▶ [What is required]: Exactly reproduce the lines from the one holding "pyautogui.moveTo(505, 225)" through the end of the records, including both boundary lines but no pictures.

▶ [Entries provided]:
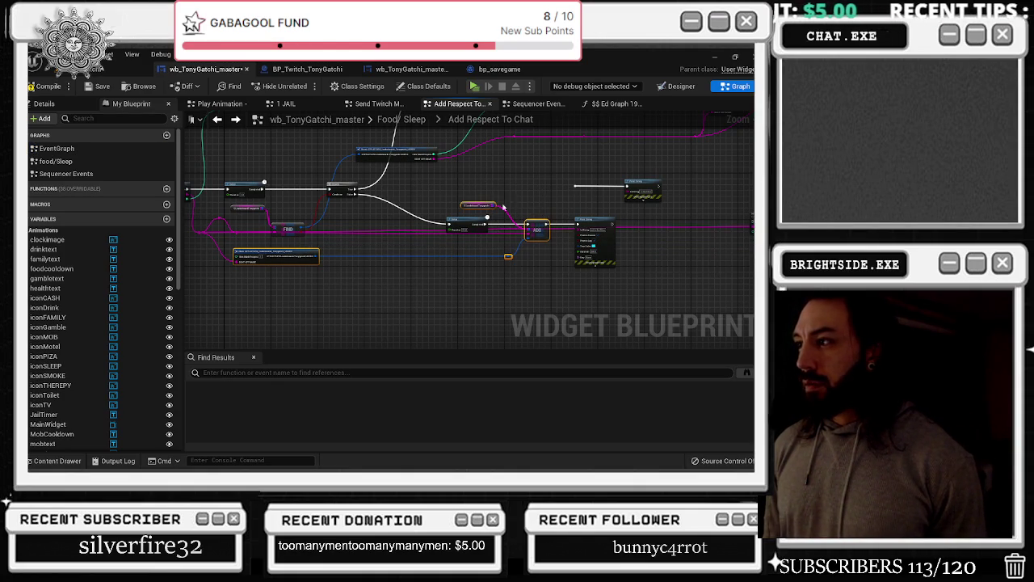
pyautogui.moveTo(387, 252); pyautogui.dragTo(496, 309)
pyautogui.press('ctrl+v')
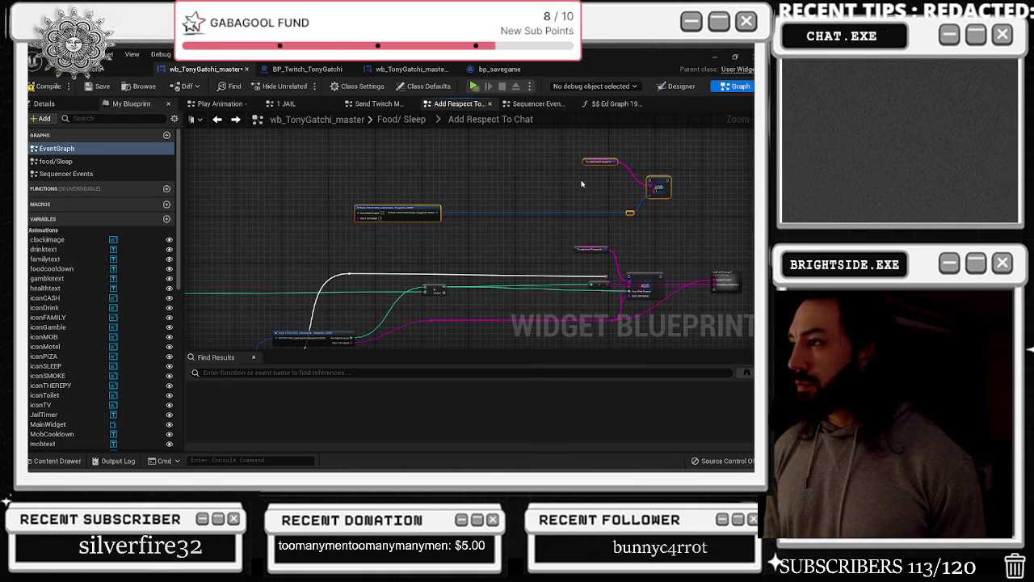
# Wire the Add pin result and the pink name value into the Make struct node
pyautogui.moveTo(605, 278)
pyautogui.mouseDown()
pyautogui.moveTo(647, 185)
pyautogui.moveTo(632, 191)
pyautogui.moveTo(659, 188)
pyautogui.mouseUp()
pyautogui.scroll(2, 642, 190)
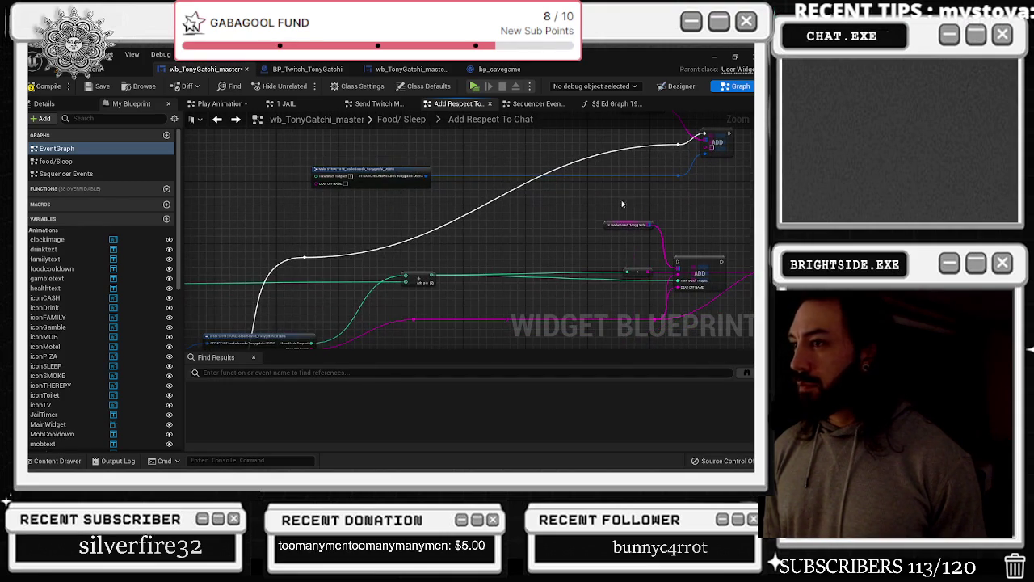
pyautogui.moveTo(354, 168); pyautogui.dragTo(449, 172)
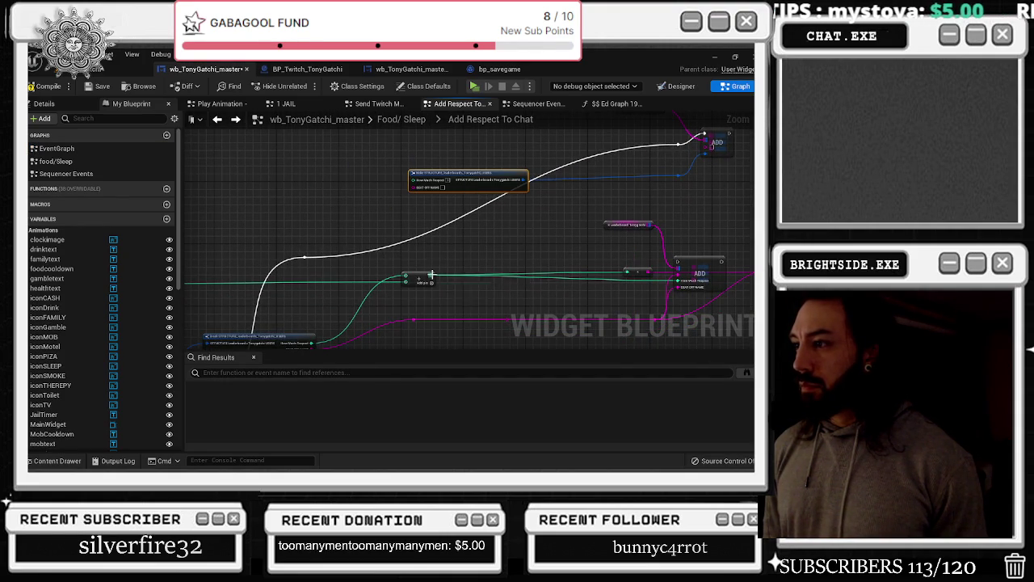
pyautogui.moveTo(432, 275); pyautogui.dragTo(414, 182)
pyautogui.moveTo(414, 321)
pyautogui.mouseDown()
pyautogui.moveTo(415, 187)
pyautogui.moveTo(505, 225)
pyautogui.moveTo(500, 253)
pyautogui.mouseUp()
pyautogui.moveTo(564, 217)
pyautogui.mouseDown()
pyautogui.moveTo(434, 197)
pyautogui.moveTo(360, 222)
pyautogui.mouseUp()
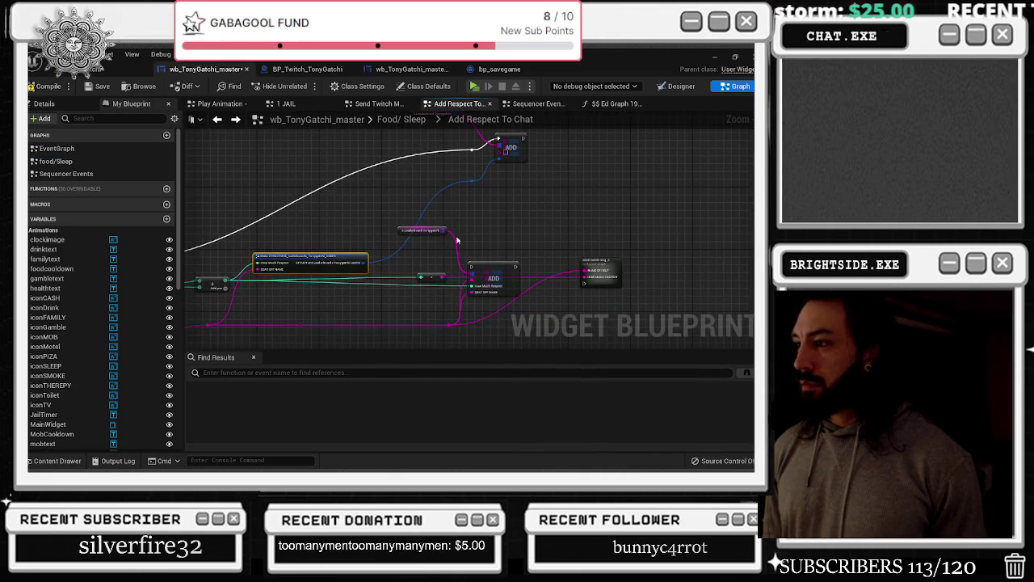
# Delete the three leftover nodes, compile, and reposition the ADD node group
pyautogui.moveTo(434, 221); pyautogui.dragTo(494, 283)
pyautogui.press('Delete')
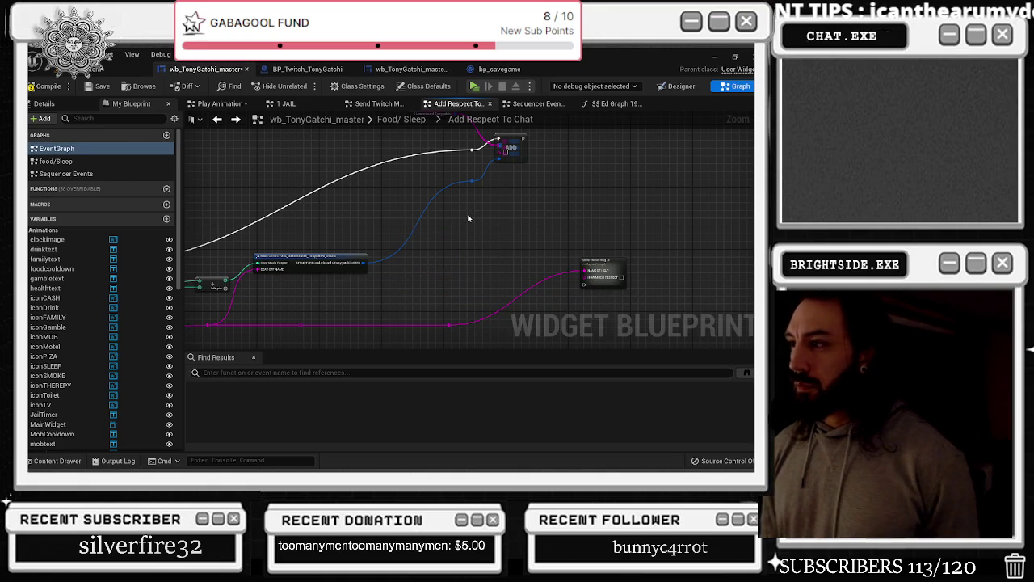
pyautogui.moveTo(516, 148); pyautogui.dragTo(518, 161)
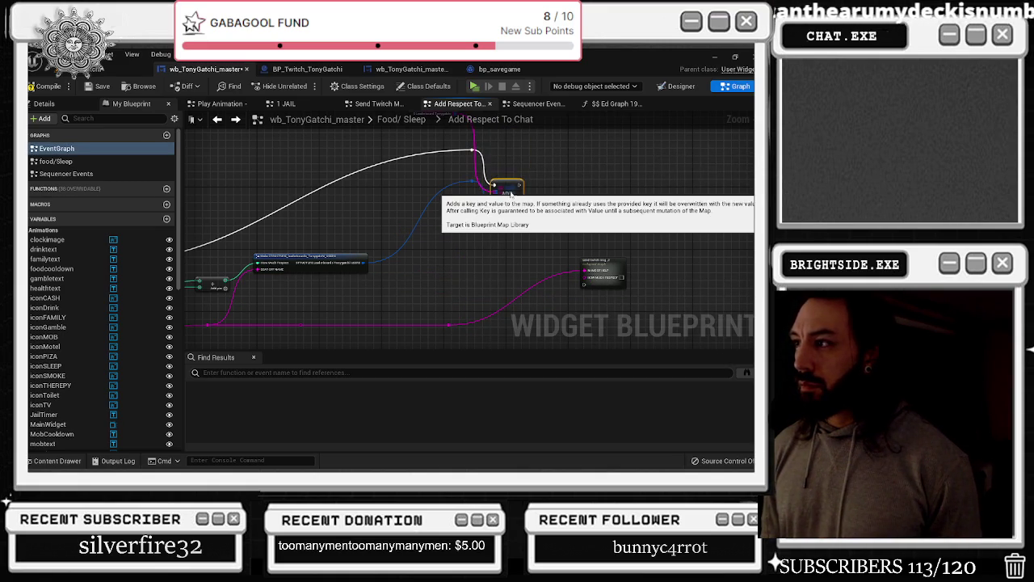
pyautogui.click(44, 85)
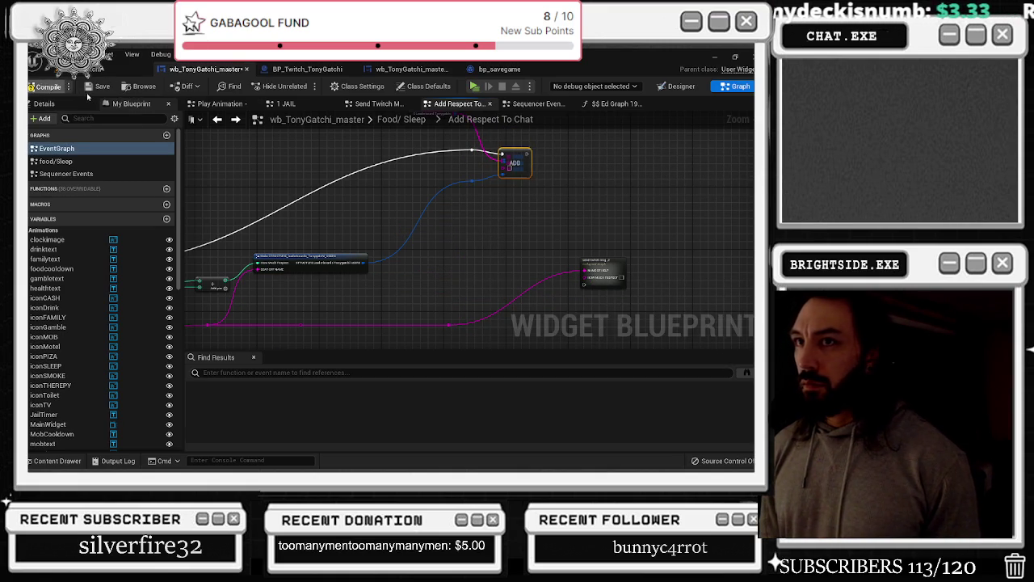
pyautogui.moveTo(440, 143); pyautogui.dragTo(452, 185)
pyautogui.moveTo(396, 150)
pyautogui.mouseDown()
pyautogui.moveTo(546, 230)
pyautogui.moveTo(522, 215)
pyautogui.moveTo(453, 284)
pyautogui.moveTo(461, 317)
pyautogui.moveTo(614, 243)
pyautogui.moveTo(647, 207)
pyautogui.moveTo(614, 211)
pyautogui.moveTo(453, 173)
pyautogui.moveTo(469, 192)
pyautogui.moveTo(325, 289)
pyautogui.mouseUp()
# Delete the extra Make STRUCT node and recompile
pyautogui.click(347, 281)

▶ [Result of this exercise]:
pyautogui.moveTo(505, 225)
pyautogui.moveTo(500, 253)
pyautogui.mouseUp()
pyautogui.moveTo(564, 217)
pyautogui.mouseDown()
pyautogui.moveTo(434, 197)
pyautogui.moveTo(360, 222)
pyautogui.mouseUp()
# Delete the three leftover nodes, compile, and reposition the ADD node group
pyautogui.moveTo(434, 221); pyautogui.dragTo(494, 283)
pyautogui.press('Delete')
pyautogui.moveTo(516, 148); pyautogui.dragTo(518, 161)
pyautogui.click(44, 85)
pyautogui.moveTo(440, 143); pyautogui.dragTo(452, 185)
pyautogui.moveTo(396, 150)
pyautogui.mouseDown()
pyautogui.moveTo(546, 230)
pyautogui.moveTo(522, 215)
pyautogui.moveTo(453, 284)
pyautogui.moveTo(461, 317)
pyautogui.moveTo(614, 243)
pyautogui.moveTo(647, 207)
pyautogui.moveTo(614, 211)
pyautogui.moveTo(453, 173)
pyautogui.moveTo(469, 192)
pyautogui.moveTo(325, 289)
pyautogui.mouseUp()
# Delete the extra Make STRUCT node and recompile
pyautogui.click(347, 281)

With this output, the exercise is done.